UFPA/HUJBB - Hospital Universitário João de Barros Barreto - Belém (PA) — Prova 2015
Os últimos recenseamentos brasileiros mostram aumento no número de idosos e aumento da mortalidade por doenças crônico-degenerativas, traduzindo, respectivamente:
↑ Idosos = Transição Demográfica; ↑ Mortalidade por DCNTs = Transição Epidemiológica.
A transição demográfica refere-se à mudança na estrutura etária da população, com diminuição da natalidade e mortalidade e consequente envelhecimento. A transição epidemiológica é a alteração no perfil de morbimortalidade, com predomínio de doenças crônico-degenerativas sobre as infecciosas.
O Brasil, assim como muitos países em desenvolvimento, tem passado por profundas transformações em seu perfil demográfico e epidemiológico. A transição demográfica é um processo que descreve a mudança na estrutura etária de uma população, caracterizada pela diminuição das taxas de natalidade e mortalidade, levando a um aumento da expectativa de vida e, consequentemente, ao envelhecimento populacional. Esse fenômeno é evidenciado pelo aumento do número de idosos nos censos brasileiros. Paralelamente, ocorre a transição epidemiológica, que se refere à mudança no padrão de morbimortalidade de uma população. Tradicionalmente dominada por doenças infecciosas e parasitárias, a mortalidade passa a ser predominantemente causada por doenças crônico-degenerativas (como doenças cardiovasculares, câncer, diabetes) e causas externas. O aumento da mortalidade por doenças crônico-degenerativas é um reflexo direto dessa transição. Para o residente, compreender esses conceitos é crucial para a prática em saúde coletiva e para a formulação de políticas públicas. O envelhecimento populacional e a crescente carga de doenças crônicas impõem novos desafios ao sistema de saúde, exigindo abordagens de cuidado mais complexas e focadas na prevenção e manejo de condições de longo prazo.
A transição demográfica no Brasil é caracterizada pela queda das taxas de natalidade e mortalidade, resultando em um aumento da expectativa de vida e um envelhecimento progressivo da população.

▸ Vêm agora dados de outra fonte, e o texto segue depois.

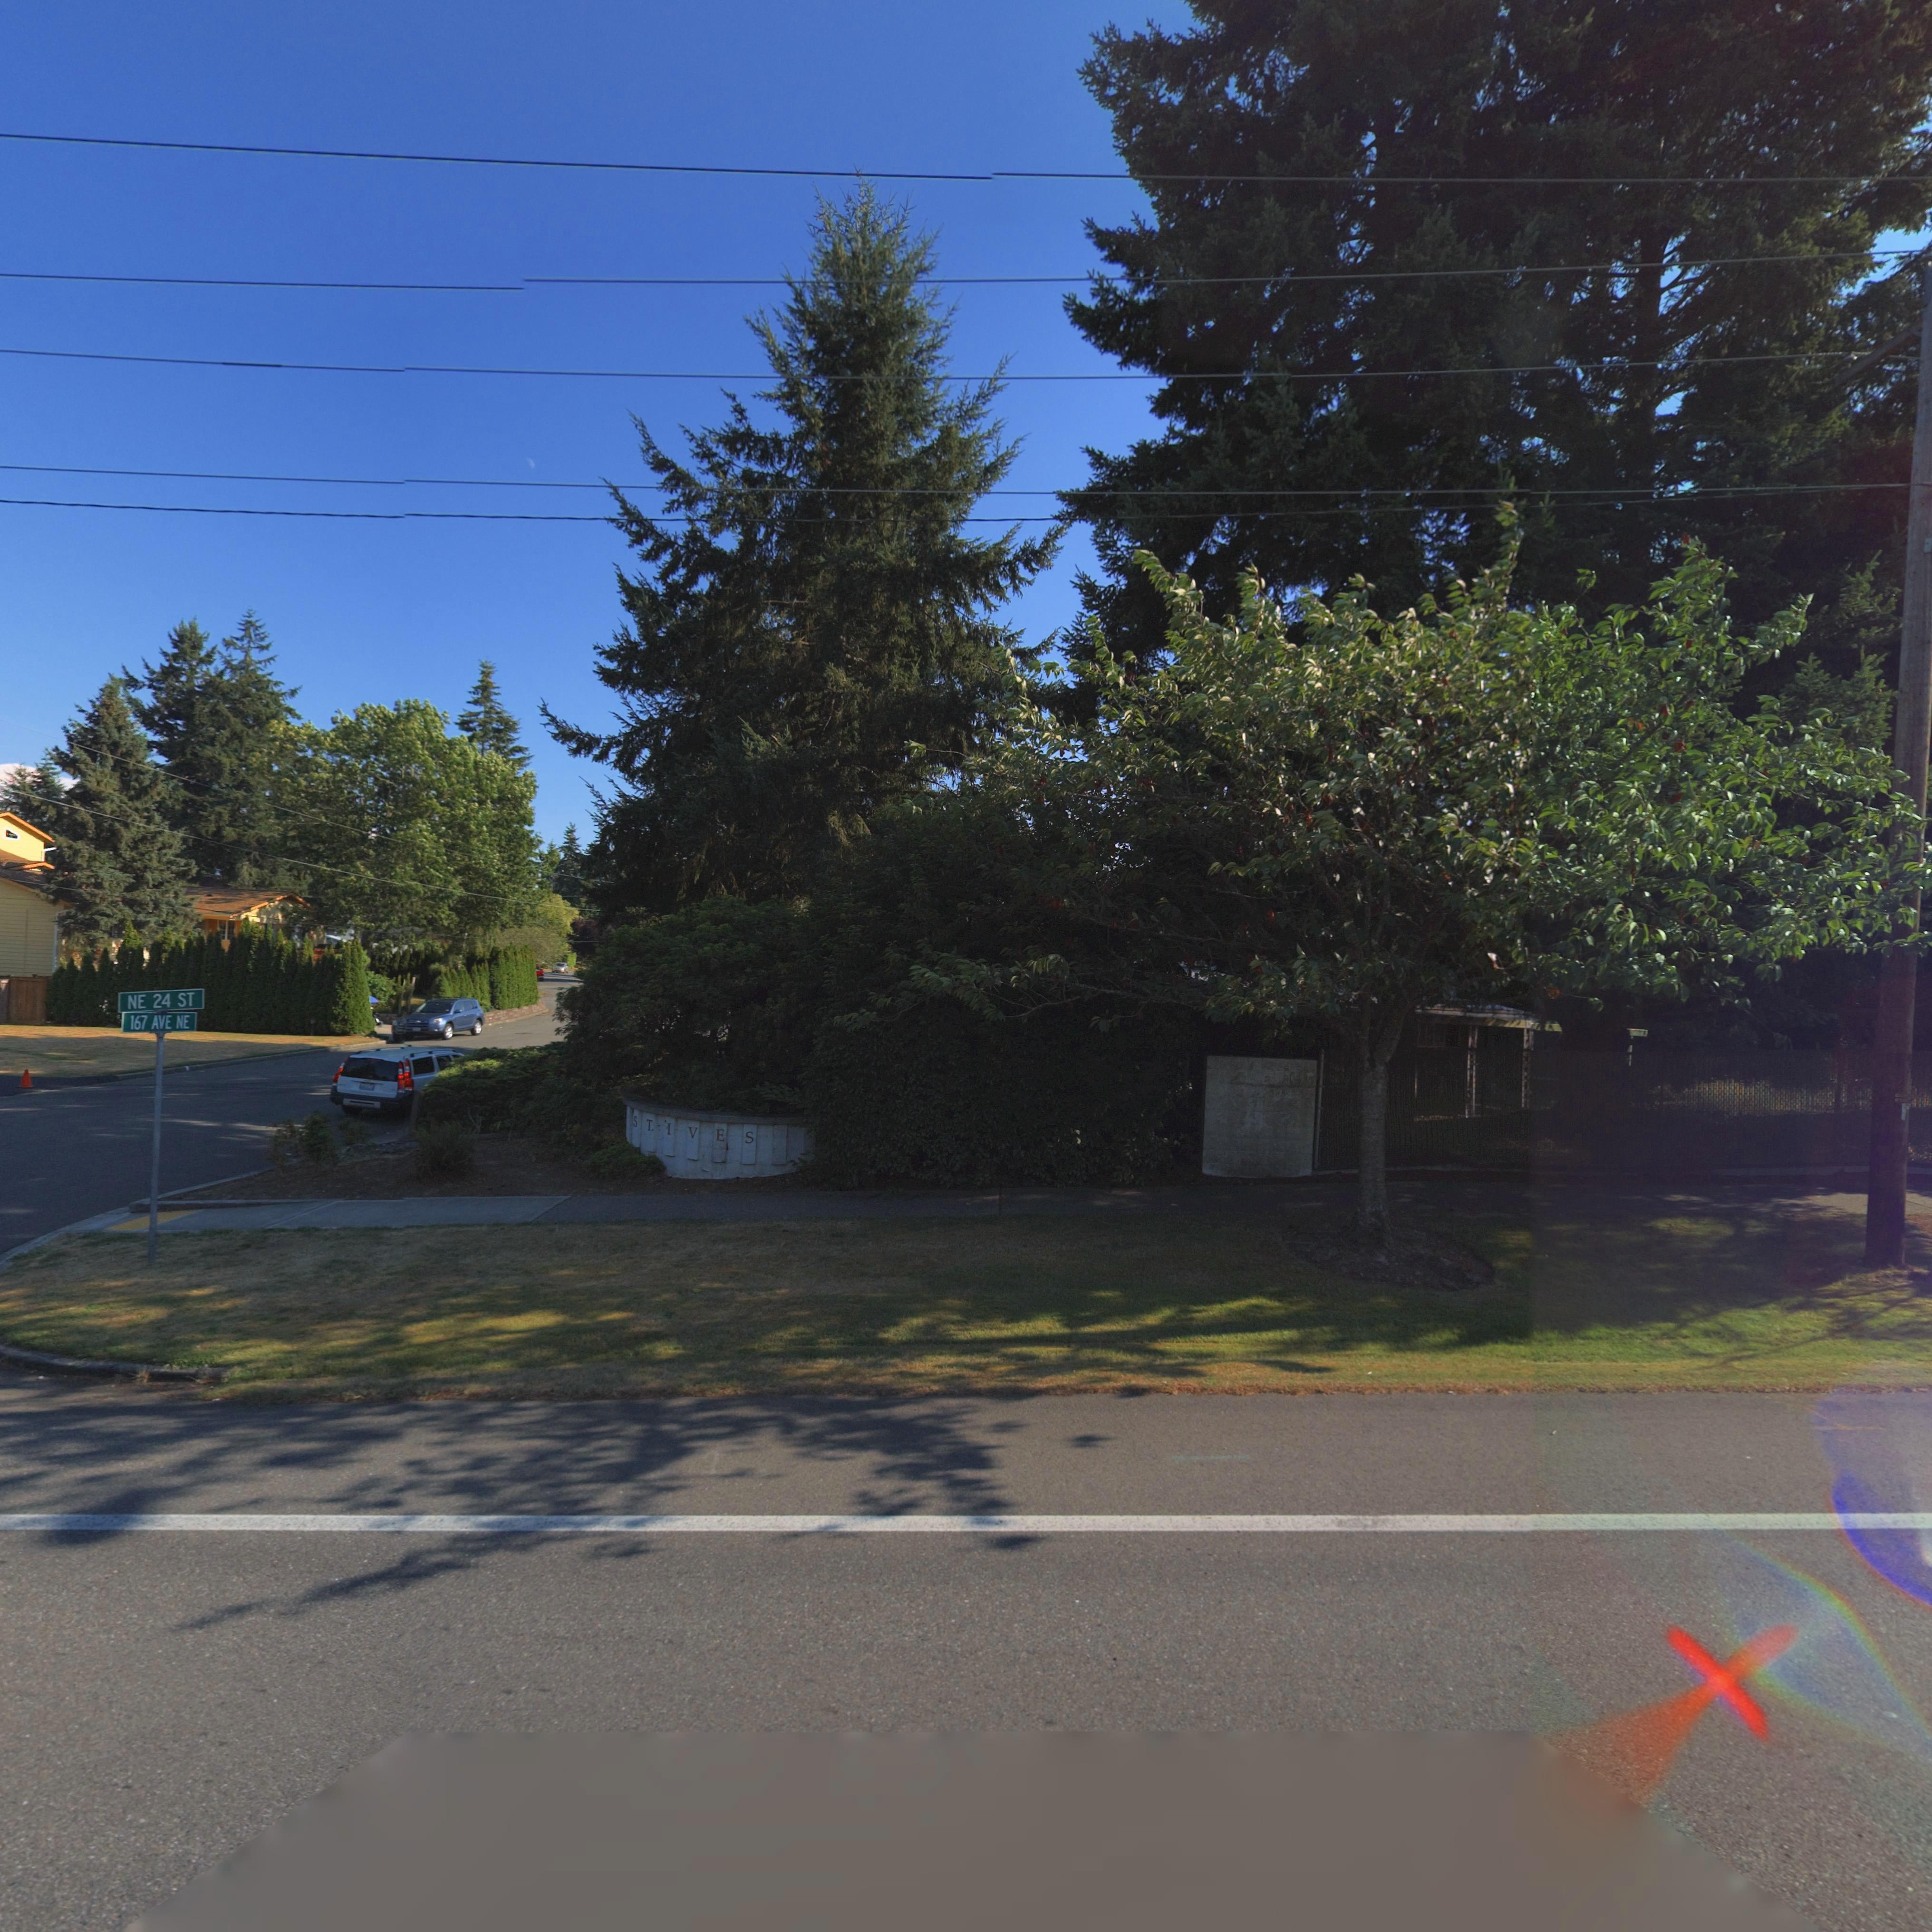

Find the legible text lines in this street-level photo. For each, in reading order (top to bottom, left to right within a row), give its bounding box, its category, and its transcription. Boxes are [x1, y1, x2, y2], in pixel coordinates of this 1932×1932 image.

[127, 991, 196, 1010] StreetName: NE 24 ST
[130, 1014, 191, 1030] StreetName: 167 AVE NE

A transição epidemiológica, com o aumento das doenças crônicas não transmissíveis, exige uma reorientação do sistema de saúde para o cuidado contínuo, prevenção e manejo de condições de longo prazo.
A transição demográfica, ao aumentar a proporção de idosos, contribui para a transição epidemiológica, pois a população mais velha é mais suscetível a doenças crônico-degenerativas, alterando o perfil de morbimortalidade.